她看着辰胤浴血的模样,看着他眼底毫不掩饰的深情与决绝,眼眶瞬间红了。这个霸道的帝王,这个将她囚在深宫的男人,竟愿意为了她,舍弃万里江山。
她忽然想起,入宫的这些日子,他会在她练字时,默默站在一旁看很久;会在她咳血时,一夜不眠地守在床边;会在她对着兰草发呆时,悄悄命人,在玉芙宫种满了兰草。
他的爱,偏执,霸道,带着不容置喙的强权,却也藏着一份笨拙的温柔。
而她,竟从未真正看懂过。
潘笙看着辰胤的模样,眼底的疯狂愈发浓重。他知道,辰胤说的是真的。这个帝王,是真的把沈玉儿放在了心尖上。

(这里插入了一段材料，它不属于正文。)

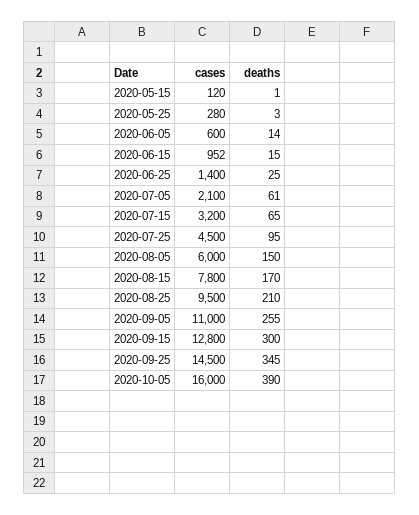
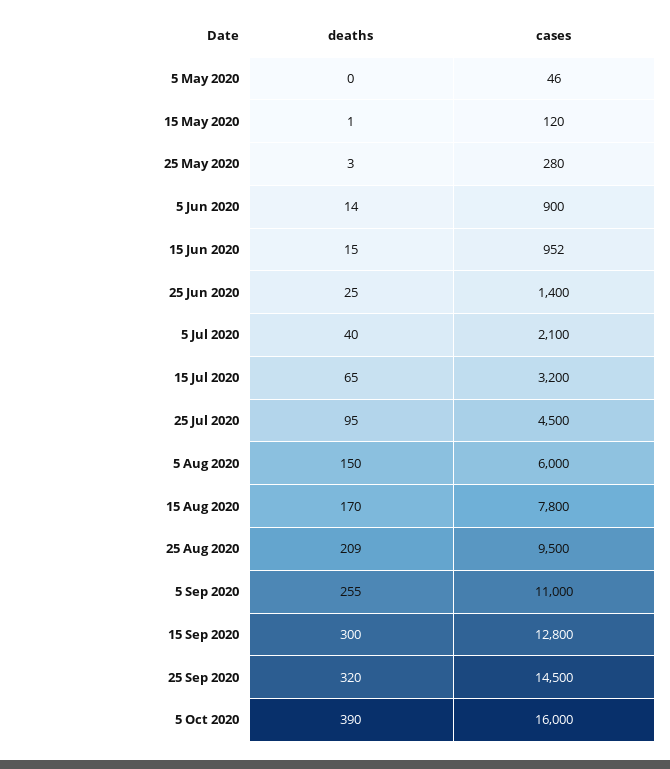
cases, 2020-06-05: 600 -> 900
deaths, 2020-07-05: 61 -> 40
deaths, 2020-08-25: 210 -> 209
deaths, 2020-09-25: 345 -> 320
deaths, 5 May 2020: none -> 0
cases, 5 May 2020: none -> 46

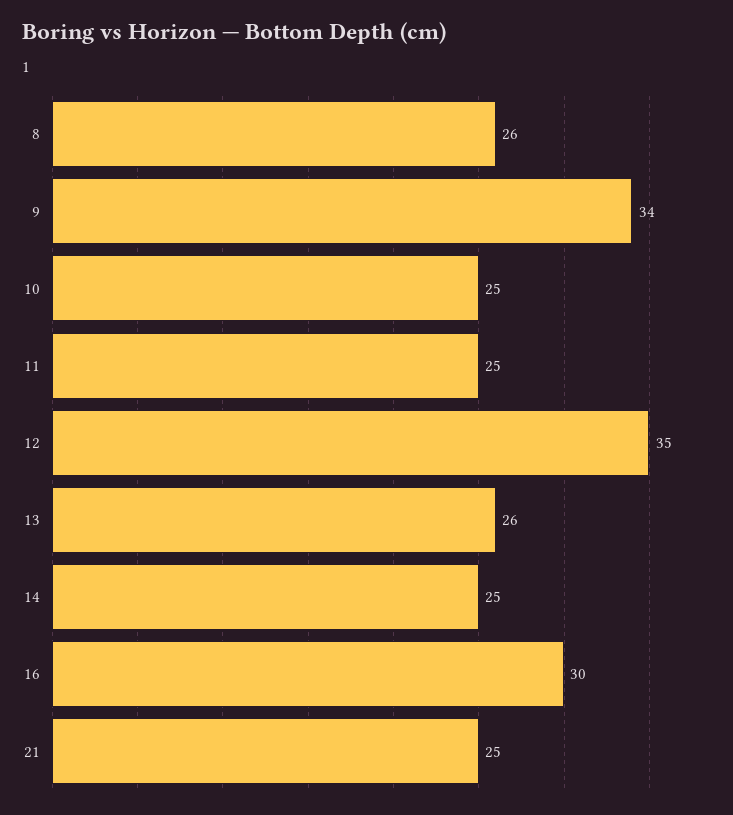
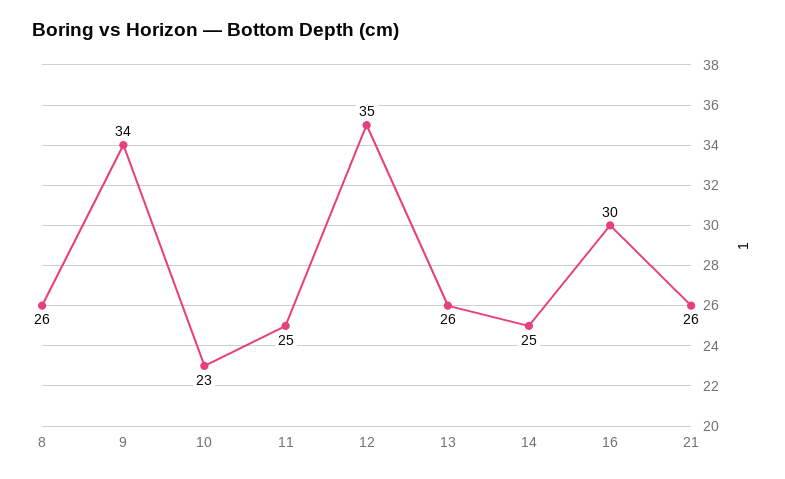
10: 25 -> 23
21: 25 -> 26

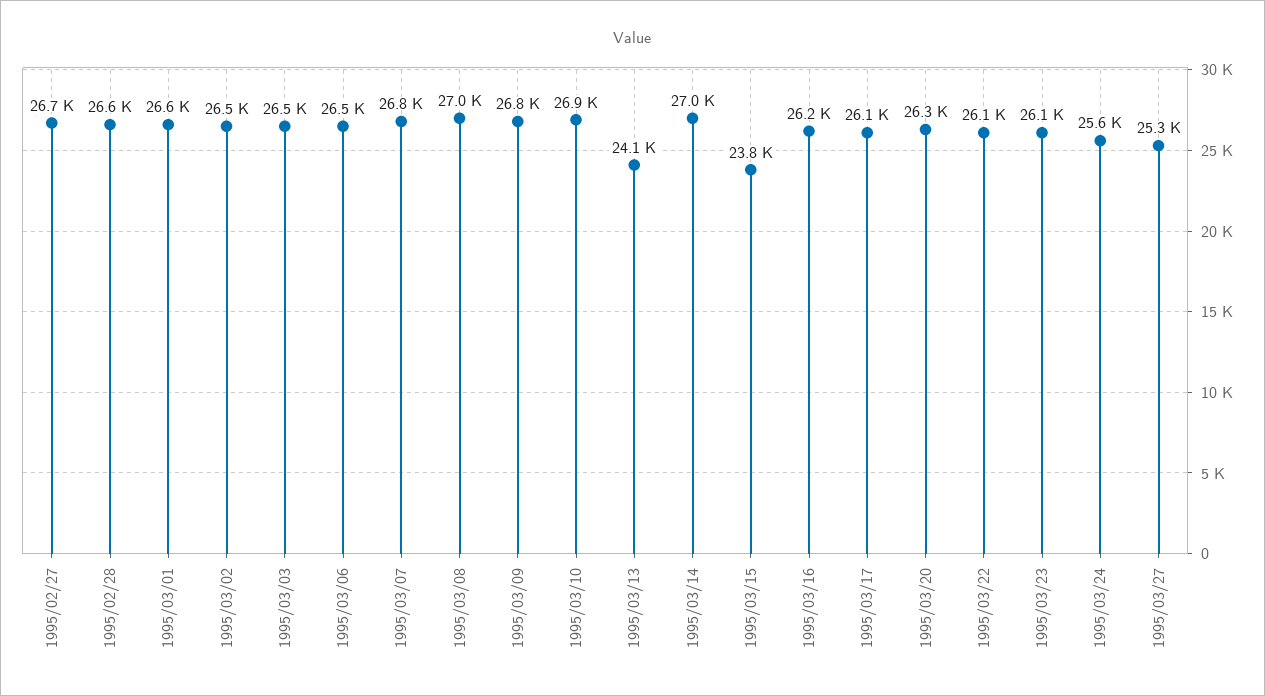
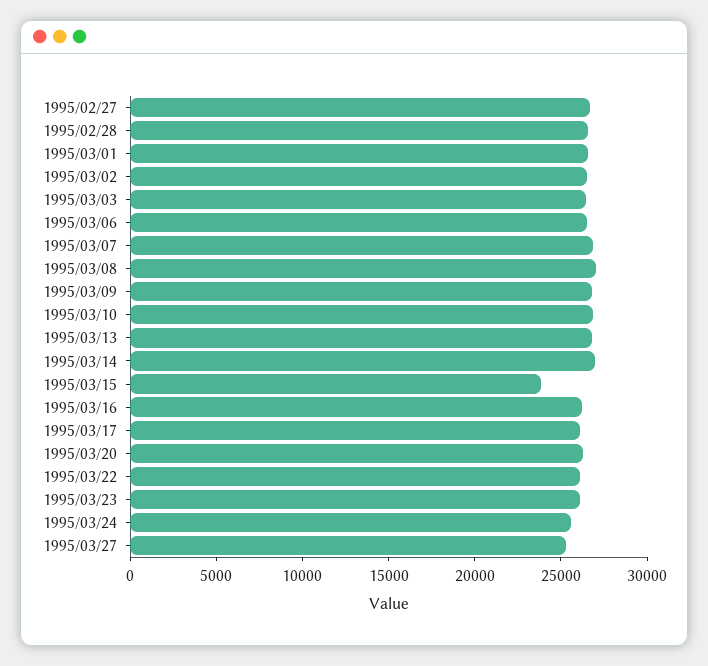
1995/03/13: 24100 -> 27000

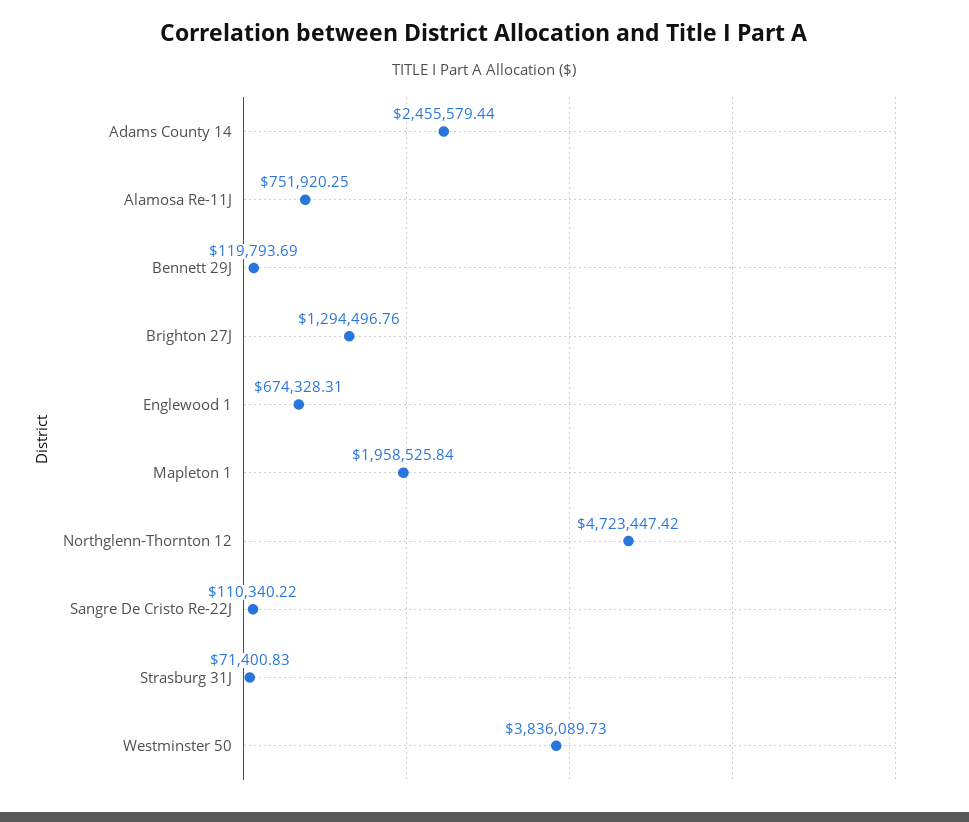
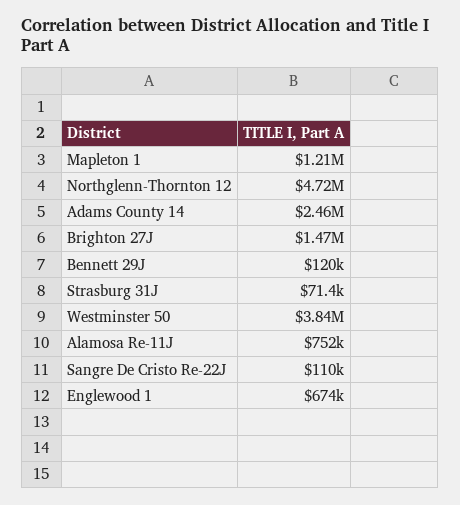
Brighton 27J: 1294496.76 -> 1470000
Mapleton 1: 1958525.84 -> 1210000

这份认知,像一把火,烧得他妒火中烧,烧得他理智尽失。
“我偏不放!”潘笙嘶吼着,手腕猛地用力,长剑就要朝着沈玉儿的脖颈刺下去。
千钧一发之际,沈玉儿猛地抬手,攥住了锋利的剑身。
冰冷的剑锋划破掌心,鲜血瞬间涌了出来,染红了她素白的衣袖,也染红了潘笙的眼。
“玉儿!”潘笙和辰胤,几乎是同时嘶吼出声。
沈玉儿忍着掌心刺骨的疼痛,看着潘笙眼底的错愕,声音平静却带着一丝彻骨的寒意:“潘笙,你我之间,从你用我算计辰胤的那一刻起,就已经情义两断了。”
她说着,另一只手悄悄伸进袖中,攥紧了那枚凤纹玉佩。
辰乐说过,禁军副统领会护她周全。
可她知道,今日之事,唯有以血才能了结。
她看着潘笙因错愕而失神的瞬间,猛地用力,将握着剑身的手往前一送。
锋利的长剑,穿透了她的掌心,也刺破了她身后的窗棂。
剧痛袭来,沈玉儿眼前一黑,却强撑着最后一丝清明,朝着窗外的辰胤,露出了一抹浅浅的笑。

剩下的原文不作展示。